Public safety spectrum legislation could move forward, because there’s agreement across party factions in the House and Senate, Paoletta said. House Homeland Security Chairman Peter King, R-N.Y., and Senate Commerce Committee Chairman Jay Rockefeller support giving public safety the 700 MHz D-block. But Democrats and Republicans in the House Commerce Committee last year supported a commercial auction of that spectrum. If King and Rockefeller push their bills forward, it will force the Commerce Committee to respond, Paoletta said.

Agreement on “baseline privacy legislation” is also possible, said McCullough. But Paoletta said she doesn’t expect it to be an early priority. McCullough said the House likely would begin with the bipartisan bill worked out last year by Rep. Cliff Stearns, R-Fla., and former Rep. Rick Boucher, D-Va. But elements of a competing privacy bill by Rep. Bobby Rush, D-Ill., may be absorbed, she said.

The House seems ready to consider a Universal Service Fund overhaul, McCullough said. She said Communications Subcommittee Chairman Greg Walden, R-Ore., comes from a rural state and hired a major USF player to his staff in Ray Baum. (See separate story in this issue.) And Commerce Committee Chairman Fred Upton, R-Mich., chose USF revamp bill sponsor Lee Terry, R-Neb., as the subcommittee’s vice-chairman, she added. In the Senate, Sen. Jim DeMint, R-S.C., could emerge as a key USF player because he’s a fiscal conservative who opposes government waste, McCullough said.

The former Hill aides said to expect extensive oversight of broadband stimulus funds, especially from House Republicans.

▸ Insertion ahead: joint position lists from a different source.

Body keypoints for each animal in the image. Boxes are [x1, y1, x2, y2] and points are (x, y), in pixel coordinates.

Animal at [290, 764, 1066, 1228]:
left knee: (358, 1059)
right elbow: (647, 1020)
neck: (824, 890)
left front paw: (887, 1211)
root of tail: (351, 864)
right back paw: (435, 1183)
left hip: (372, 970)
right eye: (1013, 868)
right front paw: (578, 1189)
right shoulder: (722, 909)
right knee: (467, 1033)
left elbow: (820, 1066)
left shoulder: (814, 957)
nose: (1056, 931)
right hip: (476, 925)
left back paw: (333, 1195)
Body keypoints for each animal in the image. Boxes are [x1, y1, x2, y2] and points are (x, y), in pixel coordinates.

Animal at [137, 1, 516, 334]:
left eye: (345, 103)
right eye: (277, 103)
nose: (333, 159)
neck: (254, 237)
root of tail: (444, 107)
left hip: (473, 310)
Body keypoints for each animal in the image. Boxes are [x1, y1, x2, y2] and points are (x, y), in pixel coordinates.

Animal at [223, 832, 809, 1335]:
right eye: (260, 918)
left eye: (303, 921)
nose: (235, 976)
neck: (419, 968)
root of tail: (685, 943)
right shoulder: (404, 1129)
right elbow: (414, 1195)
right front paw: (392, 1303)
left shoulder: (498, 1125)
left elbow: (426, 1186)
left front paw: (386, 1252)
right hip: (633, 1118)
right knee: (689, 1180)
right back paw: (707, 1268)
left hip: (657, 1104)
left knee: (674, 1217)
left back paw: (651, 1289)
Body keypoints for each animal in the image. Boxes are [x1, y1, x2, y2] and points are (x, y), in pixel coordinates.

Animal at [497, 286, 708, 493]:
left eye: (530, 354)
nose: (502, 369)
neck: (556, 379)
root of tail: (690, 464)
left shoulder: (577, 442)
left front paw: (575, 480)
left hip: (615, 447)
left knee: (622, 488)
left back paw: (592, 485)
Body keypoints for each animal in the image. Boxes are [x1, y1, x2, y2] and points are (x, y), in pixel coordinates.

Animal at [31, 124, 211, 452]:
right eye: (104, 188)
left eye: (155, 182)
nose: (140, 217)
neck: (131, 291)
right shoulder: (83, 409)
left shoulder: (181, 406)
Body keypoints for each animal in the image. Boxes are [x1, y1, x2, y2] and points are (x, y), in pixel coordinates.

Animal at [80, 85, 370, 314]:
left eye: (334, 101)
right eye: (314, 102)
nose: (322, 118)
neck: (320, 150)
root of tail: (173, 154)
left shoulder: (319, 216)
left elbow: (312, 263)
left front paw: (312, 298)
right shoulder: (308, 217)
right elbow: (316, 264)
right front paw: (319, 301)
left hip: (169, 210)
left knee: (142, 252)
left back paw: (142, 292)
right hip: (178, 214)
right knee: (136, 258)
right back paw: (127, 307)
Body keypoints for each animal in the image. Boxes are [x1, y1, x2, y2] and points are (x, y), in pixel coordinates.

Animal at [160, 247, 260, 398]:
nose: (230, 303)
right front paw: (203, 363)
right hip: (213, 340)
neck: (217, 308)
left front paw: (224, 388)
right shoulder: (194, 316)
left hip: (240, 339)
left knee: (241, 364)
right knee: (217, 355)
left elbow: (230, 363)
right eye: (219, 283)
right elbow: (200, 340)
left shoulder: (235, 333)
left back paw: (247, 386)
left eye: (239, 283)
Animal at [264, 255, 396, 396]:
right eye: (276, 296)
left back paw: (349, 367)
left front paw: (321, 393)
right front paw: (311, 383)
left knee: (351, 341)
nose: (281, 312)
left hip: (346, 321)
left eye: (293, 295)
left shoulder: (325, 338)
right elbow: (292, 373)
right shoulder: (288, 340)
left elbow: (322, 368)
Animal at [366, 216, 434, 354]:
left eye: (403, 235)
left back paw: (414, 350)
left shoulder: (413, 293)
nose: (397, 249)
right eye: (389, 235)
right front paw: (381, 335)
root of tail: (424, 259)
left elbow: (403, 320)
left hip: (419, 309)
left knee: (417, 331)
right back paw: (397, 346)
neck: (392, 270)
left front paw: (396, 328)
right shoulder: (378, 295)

House Oversight Committee Chairman Darrell Issa, R-Calif., wants to hold seven hearings a week, said McCullough, showing that “he is very serious in his determination to review programs and to look at where government’s role is and should be.” Issa told Politico back in November that he wants each of his committee’s seven subcommittees to hold one or two hearings a week.

A rewrite of the Telecom Act probably is not imminent, the former Hill aides said. “You have a lot of new members who don’t have the decades of experience that some of the departing members had,” Paoletta said. At most, there may be hearings in the second half of the year, she said. McCullough agreed. With neither party fully in control of the Hill, McCullough expects Congress to concentrate on investigations and oversight, she said.